This blog discusses an option to improve Solr indexing performance. To improve the speed at which indexing occurs by solr it is important that Solr can quickly retrieve a list of documents that require indexing. When a document or folder is added or updated in Alfresco a transaction is written to the DB. Using a rest request Solr asynchronously requests the latest set of transactions that have been created to determine what documents need to be indexed. It then requests the documents for each transaction and adds their metadata and content to the index. A key driver of the speed for which this occurs is that solr can get the list of transactions in a timely manner. This is especially important if you are re-indexing your Repository shards. We ran into a problem for one of our customers where the request to get the latest transactions was taking > 2 minutes and therefore timing out. The advice we got from Alfresco was to increase the timeout time on the DB. While that prevented timeouts it did nothing to improve the speed at which the index was building which resulted in the index lagging under even normal load. We also found that the DB was using > 50% cpu as it tried to fullfill queries to the transaction tables that were taking forever. This occurred in a shared solr instance with >100,000,000 transactions in the Repo.
How Indexing Works
Solr makes a number of requests to Alfresco to get new transactions. A transaction is created whenever a node or its permissions have changed (CUD). It is important that these requests return quickly or else indexing can slow as solr waits for the list of transactions to be returned.
The below request is made by Solr to Alfresco to get new transactions within DB_ID_Range 140-190 million transactions.
time curl -H "X-Alfresco-Search-Secret: <secret password>" -u {username:password} -X GET "http://<domain>:<port>/alfresco/service/api/solr/transactionInterval?fromNodeId=140000000&toNodeId=190000000"
In a sharded solution each shard is given a DB_ID_Range, the range being used to query the transaction table for changes. The solution below adds an index to the transaction table to match the db_id_range of transactions that a shard is configured to query. This massively decreases the response time for the query.
The rest request above results in Alfresco calling the following query (embedded in a larger query) to retrieve new transactions based on the shard db_id_range values.
select min(transaction_id)
from alf_node
where id >= <db id range start value>
and id <= <db id range end value>;
Looking at the query plan showed that it is using a btree index and that all of the slowness is in execution not the parsing of the query. The index itself looked healthy but was slow to respond when above 70000000.
Alfresco by default includes an index on the transaction table called idx_alf_node_txn. However as this grows it becomes less efficient.
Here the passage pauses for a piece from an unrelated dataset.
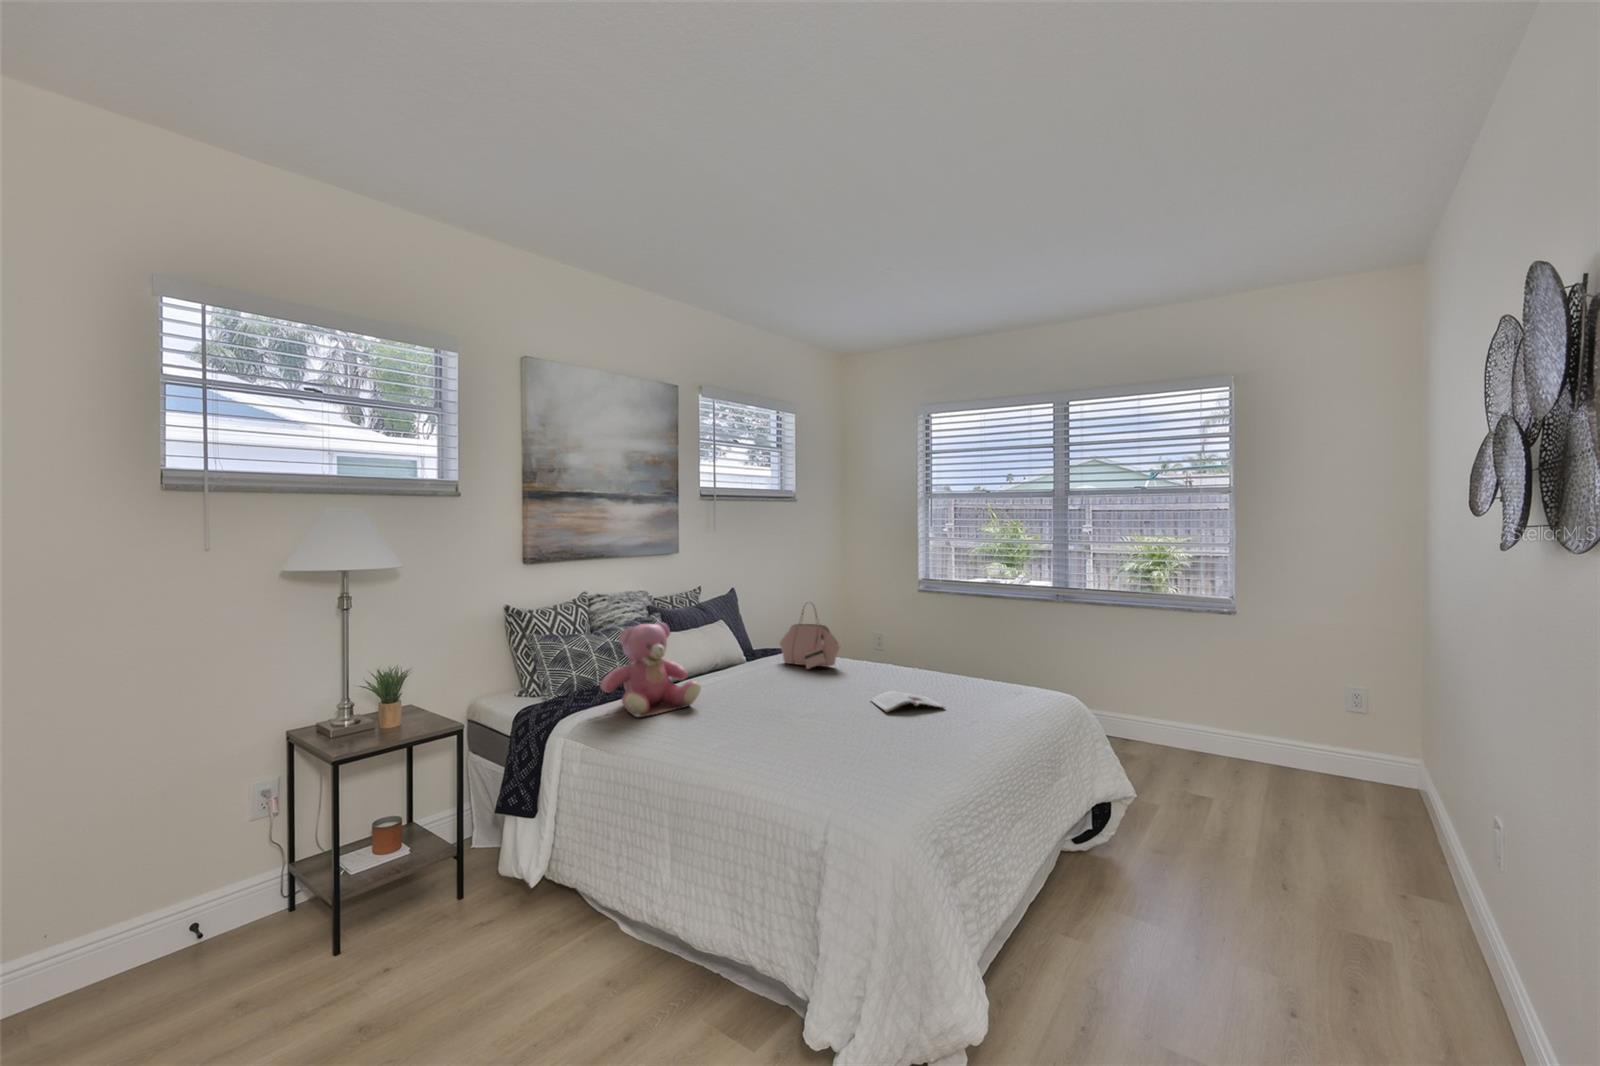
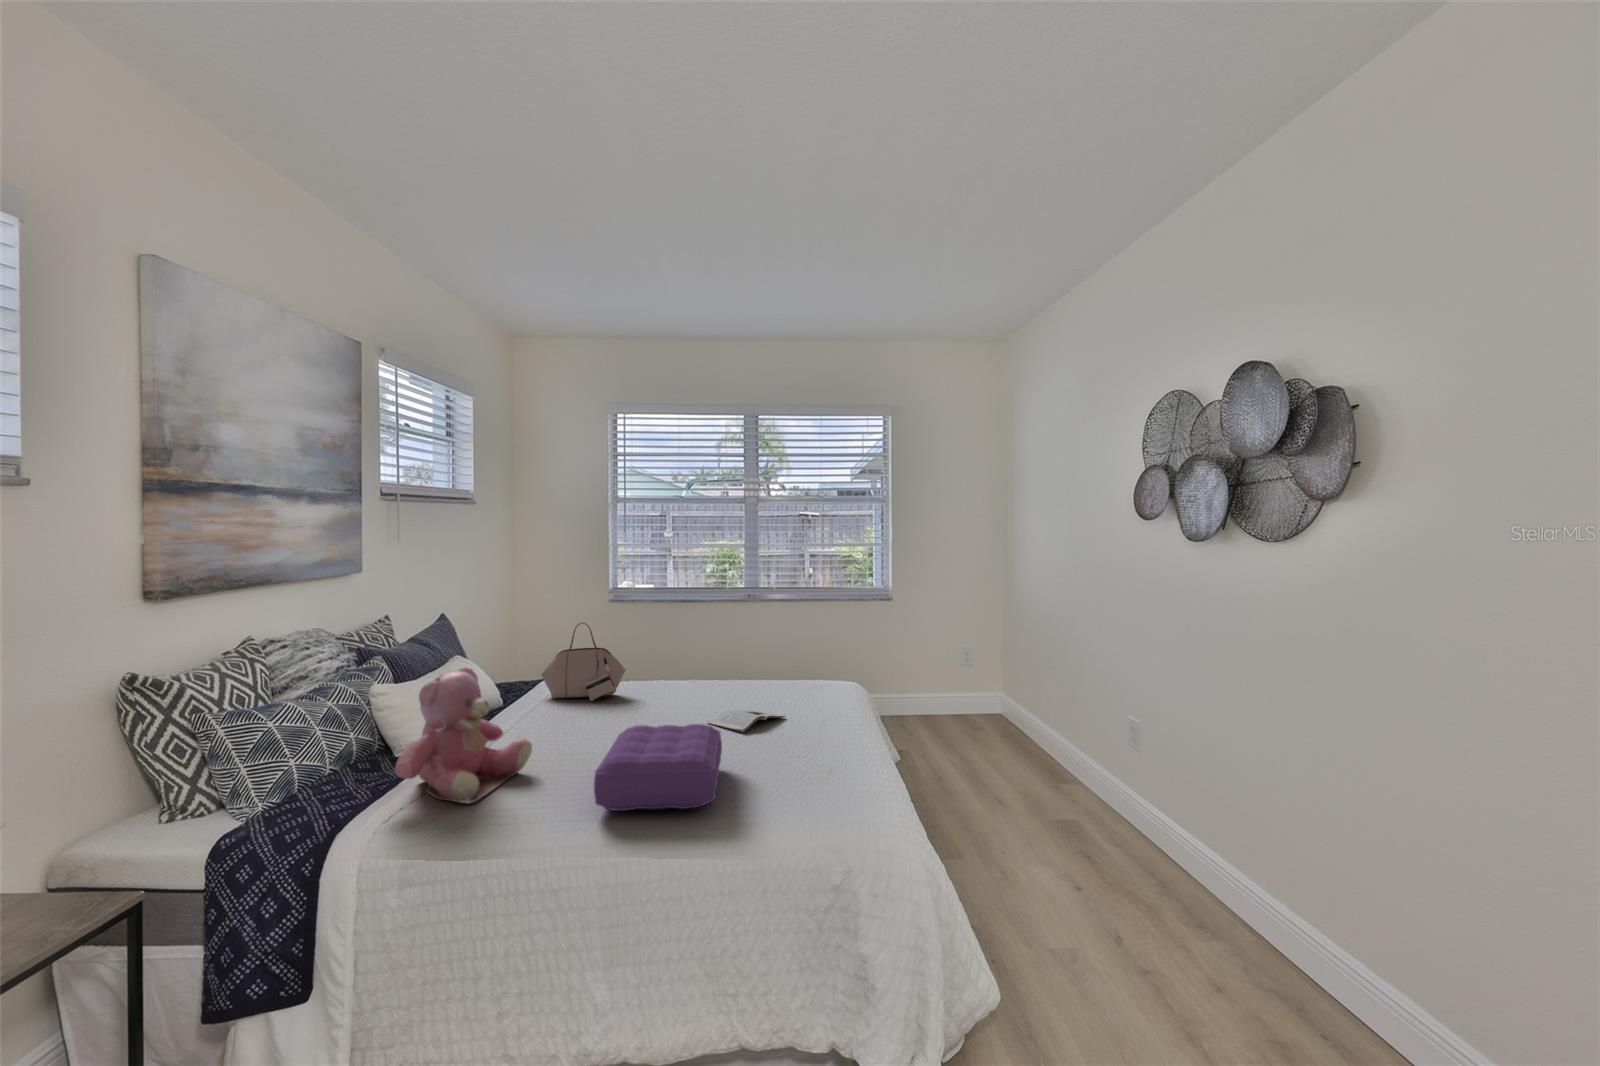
pillow: none [690,684,827,753] -> present [594,724,722,811]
Adding specific indexes to match the db_id_range ensures each shard query will use its specific index and therefore improve query performance.
Solution
Create a separate index for each shard with the index including the the same range as configured for the db_id_range of the shard (shard2 and shard3 in example below).
Eamples below create DB indexes for 2 shards, shard1 having a db_id_range of 70,000,000 to 140,000,000 and shard2 with a range of 140,000,000 to 190,000,000
CREATE INDEX idx_alf_node_txn_shard2 ON public.alf_node USING btree (transaction_id)
where id >= 70000000
and id <= 140000000;
CREATE INDEX idx_alf_node_txn_shard3 ON public.alf_node USING btree (transaction_id)
where id >= 140000000
and id <= 190000000;
By creating a separate index for shards 1 and 2 these will be used when those shards query the transaction table for more transactions within their specific db_id_range.
This means that the query execution is now using the separate indexes for each shard when executing the query and returns very fast (15ms) compared to 160,000 ms before we tuned it. One interesting thing to note here is that the db indexes have to be exactly the same range as the shard db_id_range or else it is not used when the shard requests changes from the index.
Testing
Run the query below before adding the index and note the time:
EXPLAIN ANALYZE select min(transaction_id)from alf_node where id >= db id range start value and id <= db id range end value;
Once new index has been created then rerun the query to verify that the query returns quickly.
Also,you can run the curl request made by Solr to Alfresco to verify the time it taked to get back the results.
Verify that solr index is not lagging.
Conclusion
For the customer we implemented this for it had a very positive impact. Not only did the index stop lagging, the DB also used considerably less cpu and therefore could be downsized saving considerable cost. I hope this helps anyone who is tuning Alfresco solr to avoid many hours of frustration when managing Alfresco large repositories.